Whew...got my world rocked this morning!
I sat with my kids during breakfast and we read a kids' daily devotional. Today's reading was all about worry and how it's a form of unbelief....unbelief that God is with us, cares about us personally, and is able to handle our problems. The reading encouraged us to express our worries to the Lord so He can carry them for us. It seemed logical to ask my kids what they worry about.
"getting good grades"
"what people think of me"
"puking on the bus ride for my field trip today" (haha!)
But then Thomas shared his little heart, and I almost cried!
"Mom, I worry about losing you and Daddy. I'm afraid you'll get sick and die. I'm afraid someone will hurt or kill you. I'm worried that maybe you and Daddy won't want to be married anymore and one of you will marry someone else - that happened to a lot of people in my class."
Oh....felt like a gut punch! I had no idea that my rambunctious, loud, silly little baby boy was carrying such a heavy burden!
I reassured him to the best of my ability...but ultimately...he will lose us. Hopefully not for a very very long time.....but we will die. I can't really tell him that we'll be here for him forever if we won't!
What to do but encourage him to turn his eyes to Jesus? Jesus will never leave him. As we sat with waffles and juice before us....we prayed. We prayed for safety, for Luke's and my marriage, families that have been broken, friendships, bus rides....all of it. We imagined putting all of our worries in a big box, closing the lid, and handing it to Jesus to take care of for us.

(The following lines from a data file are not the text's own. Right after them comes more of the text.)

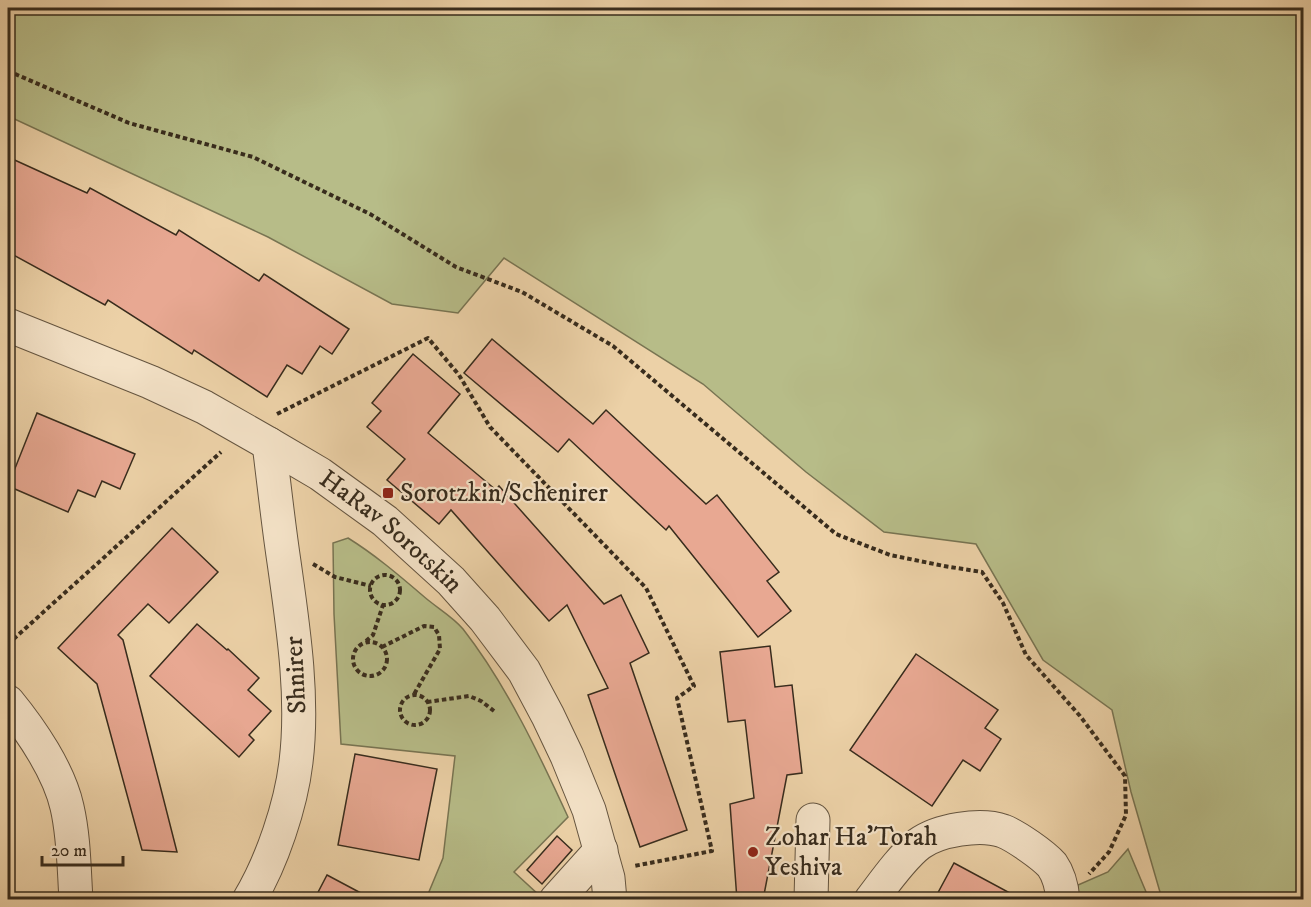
<svg xmlns="http://www.w3.org/2000/svg" width="1311" height="907" font-family="'IM FELL DW Pica',serif">
  <style>
    .green { fill: #b7bc88; stroke: #787452; stroke-width: 1.5 }
    .building { fill: #e8a892; stroke: #382c1d; stroke-width: 1.5 }
    .lines { fill: none; stroke-linecap: round; stroke-linejoin: round }
    .minor-casing { stroke: #655540; stroke-width: 35 }
    .path { stroke: #382c1d; stroke-width: 4; stroke-dasharray: 4.5 3; stroke-linecap: butt }
    .minor { stroke: #f3e1c6; stroke-width: 33 }
    .poi-dot { fill: #8f2418; stroke: #f3e1c6; stroke-width: 2 }
    .labels { text-anchor: middle; dominant-baseline: central; stroke-width: 4.5; stroke-linejoin: round; paint-order: stroke }
    .poi-label { font-size: 26px; fill: #382c1d; stroke: #f3e1c6; text-anchor: start }
    .street-label { font-size: 26px; fill: #382c1d; stroke: #f3e1c6 }
  </style>
  <rect width="100%" height="100%" fill="#ecd1a7"/>
  <filter id="stains"><feTurbulence type="fractalNoise" baseFrequency=".00333" numOctaves="4"/><feColorMatrix values="0 0 0 0 .2 0 0 0 0 .09 0 0 0 0 .02 0 0 0 .5 -.17"/></filter>
  <radialGradient id="worn" r=".72"><stop offset=".6" stop-color="#630" stop-opacity="0"/><stop offset="1" stop-color="#630" stop-opacity=".3"/></radialGradient>
  <g class="green">
    <path d="M8,8h1295v891h-141l-31,-107 -19,-82 -69,-50 -67,-116 -92,-12 -78,-60 -103,-88 -199,-126 -46,55 -66,-9 -124,-67 -260,-121z"/>
    <path d="M348,538c29,18 54,40 80,62 11,9 26,18 35,29 43,55 76,125 105,188l-54,55 26,24 -4,3h-110l17,-41 12,-102 -114,-12 -7,-130 -1,-71z"/>
    <path d="M1128,849l21,50h-71v-14l30,-13z"/>
  </g>
  <g class="building">
    <path d="M8,157l79,36 3,-5 86,47 3,-5 80,51 5,-7 85,55 -17,25 -12,-8 -18,28 -15,-9 -20,32 -73,-47 -2,4 -84,-54 -3,5 -97,-53z"/>
    <path d="M492,339l101,85 13,-14 100,94 11,-9 62,77 -12,9 24,30 -33,26 -89,-111 -3,4 -97,-91 -11,13 -94,-79z"/>
    <path d="M413,354l47,40 -32,39 68,57 3,-4 105,118 17,-9 28,58 -19,10 57,167 -47,17 -52,-152 20,-7 -41,-83 -18,16 -98,-111 -12,14 -52,-44 18,-21 -38,-32 14,-16 -9,-8z"/>
    <path d="M37,413l98,41 -15,35 -18,-8 -7,16 -17,-7 -10,22 -60,-26z"/>
    <path d="M172,528l46,44 -49,51 -21,-19 -30,31 5,5 54,212 -35,-2 -45,-166 -39,-36z"/>
    <path d="M197,624l30,26 1,-1 31,29 -11,12 23,21 -22,24 5,5 -15,17 -89,-81z"/>
    <path d="M770,646l5,41 17,-2 10,88 -15,2 -24,125h-26l-7,-96 24,-6 -9,-78 -17,2 -8,-70z"/>
    <path d="M916,654l82,56 -13,18 16,11 -21,32 -17,-11 -31,46 -82,-56z"/>
    <path d="M355,754l82,15 -18,91 -81,-15z"/>
    <path d="M557,836l15,14 -30,34 -15,-14z"/>
    <path d="M954,863l69,37h-89z"/>
    <path d="M327,875l47,25h-60z"/>
  </g>
  <g class="lines">
    <g class="minor-casing">
      <g id="minor">
        <path id="s1" d="M8,325l142,57 54,25 65,37 51,30 65,47 66,60 34,38 39,52 24,45 19,40 22,54 19,68 2,22"/>
        <path d="M8,702c23,28 51,69 59,105 7,30 7,62 9,93"/>
        <path d="M249,900c23,-38 42,-95 47,-138 8,-65 -3,-136 -12,-200 -6,-40 -10,-79 -15,-118"/>
        <path d="M556,900l45,-50"/>
        <path d="M811,900l2,-80"/>
        <path d="M871,900c13,-17 31,-43 48,-56 19,-14 61,-21 84,-13 13,5 40,24 49,34 7,10 10,23 11,35"/>
      </g>
    </g>
    <g class="path">
      <path d="M8,71l121,52 124,34 117,57 86,53 66,25 91,54 223,188 54,21 54,11 38,6 21,31 23,52 54,61 45,60 1,39 -17,37 -20,22"/>
      <path d="M277,414l151,-76 31,37 31,52 156,161 48,98 -17,12 35,153 -78,15"/>
      <path d="M313,564l22,13 36,9"/>
      <circle cx="385" cy="590" r="15"/>
      <path d="M366,641l7,-6 10,-30"/>
      <circle cx="370" cy="659" r="17"/>
      <path d="M8,644l213,-192"/>
      <path d="M382,647l42,-21 10,1 5,8 1,14 -27,47"/>
      <circle cx="415" cy="710" r="15"/>
      <path d="M427,702l42,-6 12,5 13,10"/>
    </g>
    <use href="#minor" class="minor"/>
  </g>
  <g class="poi-dot">
    <rect x="382" y="487" width="12" height="12" rx="3"/>
    <circle cx="753" cy="852" r="6"/>
  </g>
  <g class="labels">
    <g class="poi-label">
      <text x="400" y="493">Sorotzkin/Schenirer</text>
      <text x="765" y="837">Zohar Ha'Torah<tspan x="765" dy="30">Yeshiva</tspan></text>
    </g>
    <g class="street-label">
      <text stroke="none"><textPath href="#s1" startOffset="438">HaRav Sorotskin</textPath></text>
      <text transform="translate(296 675) rotate(-93)">Shnirer</text>
    </g>
  </g>
  <rect width="1311" height="907" fill="none" stroke="#ecd1a7" stroke-width="30"/>
  <rect x="9" y="9" width="1293" height="889" fill="none" stroke="#382c1d" stroke-width="3"/>
  <rect x="15" y="15" width="1281" height="877" fill="none" stroke="#382c1d" stroke-width="1.5"/>
  <path d="M42 856v9h81v-9" fill="none" stroke="#382c1d" stroke-width="3"/>
  <text x="51" y="856" font-size="18" fill="#382c1d" stroke="#f3e1c6" stroke-width="4.5" paint-order="stroke">20 m</text>
  <rect width="100%" height="100%" filter="url(#stains)"/>
  <rect width="100%" height="100%" fill="url(#worn)"/>
</svg>
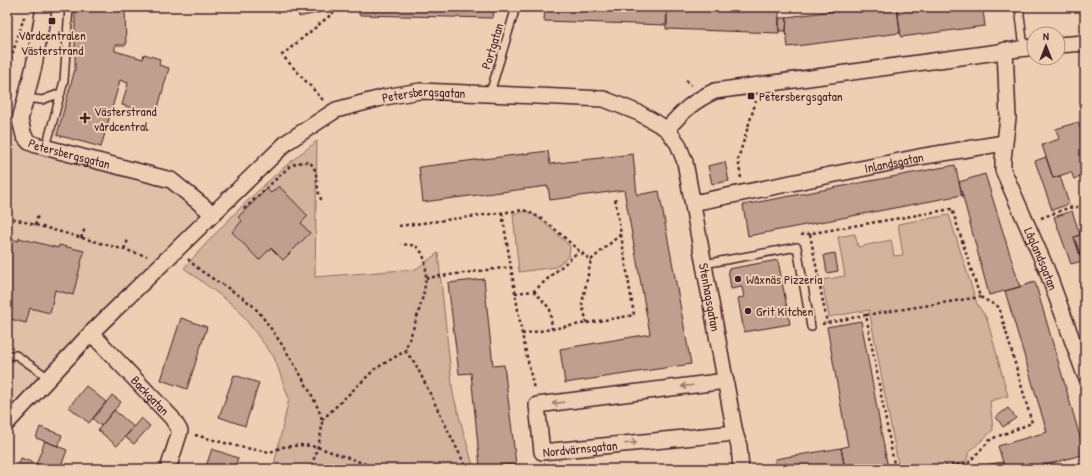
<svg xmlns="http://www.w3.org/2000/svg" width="1092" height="476" font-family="'Patrick Hand',sans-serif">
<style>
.built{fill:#dfc1a8}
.green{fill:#d2b49d;stroke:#8e6a64}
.building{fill:#bf9f8d;stroke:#4a1f2b}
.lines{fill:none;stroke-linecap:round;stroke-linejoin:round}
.service-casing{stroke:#4a1f2b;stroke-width:10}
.minor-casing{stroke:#4a1f2b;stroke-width:18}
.path{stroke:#4a1f2b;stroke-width:2.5;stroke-dasharray:3 3;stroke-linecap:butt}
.service{stroke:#edd0b3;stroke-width:7}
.minor{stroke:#edd0b3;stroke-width:15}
.oneway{stroke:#9c786f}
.poi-dot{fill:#4a1f2b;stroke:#edd0b3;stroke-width:1.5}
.labels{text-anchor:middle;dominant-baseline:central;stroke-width:4;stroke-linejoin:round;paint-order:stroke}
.poi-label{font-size:13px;fill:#4a1f2b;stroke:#edd0b3;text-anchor:start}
.street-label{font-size:13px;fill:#4a1f2b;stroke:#edd0b3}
</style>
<rect width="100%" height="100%" fill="#edd0b3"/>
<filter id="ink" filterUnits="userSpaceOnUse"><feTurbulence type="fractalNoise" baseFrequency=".025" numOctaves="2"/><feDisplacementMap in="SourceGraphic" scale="8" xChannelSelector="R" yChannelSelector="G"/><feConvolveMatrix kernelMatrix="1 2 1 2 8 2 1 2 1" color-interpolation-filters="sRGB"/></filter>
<g filter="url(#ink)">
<path class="built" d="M7,141L167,186L200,215L7,412Z"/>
<path class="green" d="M317,141L315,277L416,269L438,253L453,394L474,469H273L289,399L274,357L237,308L184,268C225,222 267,178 317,141Z
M527,211L540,219L570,246L569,256L556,267L519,272L513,214Z
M949,215L977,304L987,319L1008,396L990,401L993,430L969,452L964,469H899L869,310L829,317L822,280L845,276L838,237L855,234L858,247L891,240L894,256L903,255L898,224Z"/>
<path class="building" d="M75,7H125L126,45H115V51L143,59L144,54L160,59L159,65L169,68L156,115L122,105L128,83L120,80L101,147L57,135L75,69Z
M297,7H334L335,9L299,17Z
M359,7H494L493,18L359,15Z
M545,7H667V25L544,21Z
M667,7H779V33L666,29Z
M865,7H897L900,33L788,47L786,31L787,17Z
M907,7H987V10H983L985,26L901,37L897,8Z
M779,18H787L786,31H779Z
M1078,122L1080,128L1085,126V176L1074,179L1071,172L1053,178L1042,145L1059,139L1056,129Z
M548,151L550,164L633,154L637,195L659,191L691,364L565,383L560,349L650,334L624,190L550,200L548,186L423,202L419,167Z
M1046,157L1053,178L1060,176L1069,204L1052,210L1035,161Z
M725,162L729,181L712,184L708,166Z
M955,165L962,195L748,236L743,205Z
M985,174L1020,287L989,295L959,182Z
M279,186L308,216L301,223L310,233L283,260L271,248L259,260L232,232L242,221L238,217L267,189L271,193Z
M1072,211L1080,235L1074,237L1082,261L1071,264L1054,217Z
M1085,233V270L1074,237Z
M7,238L19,241V238L58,248L59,245L84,251L73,295L55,290L50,313L30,308L26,323L7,318Z
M835,253L838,271L827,273L824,255Z
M778,260L790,324L744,332L738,298L744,297L742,287L731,289L728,269Z
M484,279L493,366L504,365L516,464L480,467L471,373L459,374L448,283Z
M1035,282L1085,454L1031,469H1005L998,446L1047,432L1005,291Z
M181,318L207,327L187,389L161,380Z
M861,321L888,468L880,469H845L841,448L848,446L827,327Z
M234,375L259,383L245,426L219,417Z
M86,386L106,402L89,423L69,407Z
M112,395L121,402L101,426L93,419Z
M1008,408L1016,418L1003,427L996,417Z
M114,410L134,427L117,446L98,430Z
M141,418L150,426L134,444L125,437Z
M40,427L62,435L58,446L36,438Z
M45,441L67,450L60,469H49L36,464Z
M841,448L845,469H775V459Z
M212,449L238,458L234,469H205Z
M21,458L42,466L41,469H16Z
M1003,462L1005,469H978V466Z"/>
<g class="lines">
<g class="service-casing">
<path id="service" d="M1019,7L1024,48
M490,93L516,7
M26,98L42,100L61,93
M46,147L64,81L69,7
M704,264L797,247L811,327
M1073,343L1085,339
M7,356L16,355L49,378"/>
</g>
<g class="minor-casing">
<g id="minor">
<path id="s1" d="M44,7L34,66L20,120L24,136L29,142L36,145L171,180L213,214"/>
<path d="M1058,45L1085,43"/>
<path id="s2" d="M1005,50L1008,118L1003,159V170L1046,268L1085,375"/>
<path d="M667,129C683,111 693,101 715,91L1034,47"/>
<path id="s3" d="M693,203L919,157L1004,143"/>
<path id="s4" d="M91,333L172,418L180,431L168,469"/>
<path id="s5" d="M726,381L537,405L542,452L735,433"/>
<path id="s6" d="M7,423L91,333L287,142L336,110L385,97L420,91L604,99L639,113L667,129L678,144L685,162L735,433L739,446L741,469"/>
</g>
</g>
<path class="path" d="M7,71L25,14
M686,80L691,85
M323,100L282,55L333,13L336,7
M741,178L738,159L756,101
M244,209L290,166C325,150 312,185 322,201
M502,213L522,334L534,389
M7,217L147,256
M1041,218L1068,208L1085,206
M35,225L38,215
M399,226L523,210C549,218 568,244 591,260L621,234
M810,234L827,323
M801,235L952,209L980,297L999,307L1032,423L991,439L969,462L970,469
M81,238L85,228
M124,249L128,240
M188,259C206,278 232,288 252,305C267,318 322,404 322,422C322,437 315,454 311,469
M426,278L510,267
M534,291L550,309L552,329
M515,293L534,291L579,251
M866,315L980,297
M587,323L582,304L591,260
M822,324L866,315L895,469
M522,334L634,315L615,198
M405,351L415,363L467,469
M322,420L375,369L405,351C413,328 438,270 419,249C414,244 407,245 401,244
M195,435L240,447L270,452L283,447L303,445L317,447L380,469
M933,469L969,462"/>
<use href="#service" class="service"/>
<use href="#minor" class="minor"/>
</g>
<defs><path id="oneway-shaft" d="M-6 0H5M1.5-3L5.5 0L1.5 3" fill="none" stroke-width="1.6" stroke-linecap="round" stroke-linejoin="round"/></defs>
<g class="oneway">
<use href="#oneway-shaft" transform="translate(687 386) rotate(173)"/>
<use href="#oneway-shaft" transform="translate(558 403) rotate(173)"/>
<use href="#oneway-shaft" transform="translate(631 443) rotate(-6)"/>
</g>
</g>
<g class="poi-dot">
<rect x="48" y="17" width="8" height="8" rx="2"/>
<rect x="747" y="92" width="8" height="8" rx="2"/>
<path d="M83 112h4v4h4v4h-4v4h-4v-4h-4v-4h4z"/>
<circle cx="738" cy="279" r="4"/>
<circle cx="748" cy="311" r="4"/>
</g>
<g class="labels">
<g class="poi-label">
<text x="52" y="35" text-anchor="middle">Vårdcentralen<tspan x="52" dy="15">Västerstrand</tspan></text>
<text x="759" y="96">Petersbergsgatan</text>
<text x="94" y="111">Västerstrand<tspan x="94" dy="15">vårdcentral</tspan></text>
<text x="746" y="279">Wåxnäs Pizzeria</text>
<text x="756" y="311">Grit Kitchen</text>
</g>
<g class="street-label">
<text transform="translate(492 46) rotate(-73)">Portgatan</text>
<text stroke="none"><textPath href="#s6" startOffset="545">Petersbergsgatan</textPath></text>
<text stroke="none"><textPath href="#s1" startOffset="182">Petersbergsgatan</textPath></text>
<text stroke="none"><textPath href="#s3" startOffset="205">Inlandsgatan</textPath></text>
<text stroke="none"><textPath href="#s2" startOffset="217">Låglandsgatan</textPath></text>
<text stroke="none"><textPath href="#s6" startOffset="971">Stenhagsgatan</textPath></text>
<text stroke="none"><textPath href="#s4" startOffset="86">Backgatan</textPath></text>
<text stroke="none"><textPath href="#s5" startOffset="276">Nordvärnsgatan</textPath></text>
</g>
</g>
<rect width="1092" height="476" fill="none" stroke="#edd0b3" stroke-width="24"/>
<rect x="12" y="12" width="1068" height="452" fill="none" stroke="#4a1f2b" stroke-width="1.5" filter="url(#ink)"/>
<g transform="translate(1046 46)"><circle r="19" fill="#edd0b3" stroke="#ac897d"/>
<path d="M0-3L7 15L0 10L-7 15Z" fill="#4a1f2b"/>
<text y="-6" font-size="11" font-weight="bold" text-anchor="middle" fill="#4a1f2b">N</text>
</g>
</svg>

Ultimately though, my prayer is not to avoid the inevitable of death and loss.....instead, I pray that my kids all know and trust the Lord so they can get through the hard stuff with peace....joy, even. I pray that they know Him and how much He loves them.....that they grow to only care about what HE thinks of them.
I'm just their earthy parent - boy, I feel small this morning - I can't protect and guide them their entire lives. I'll do my best, of course....but I'll screw up, miss things, give bad advice, and eventually have to leave them.
Feeling overwhelmingly thankful this morning for Jesus....who is ready and able to fill the God-shaped hole in my babies like only He can.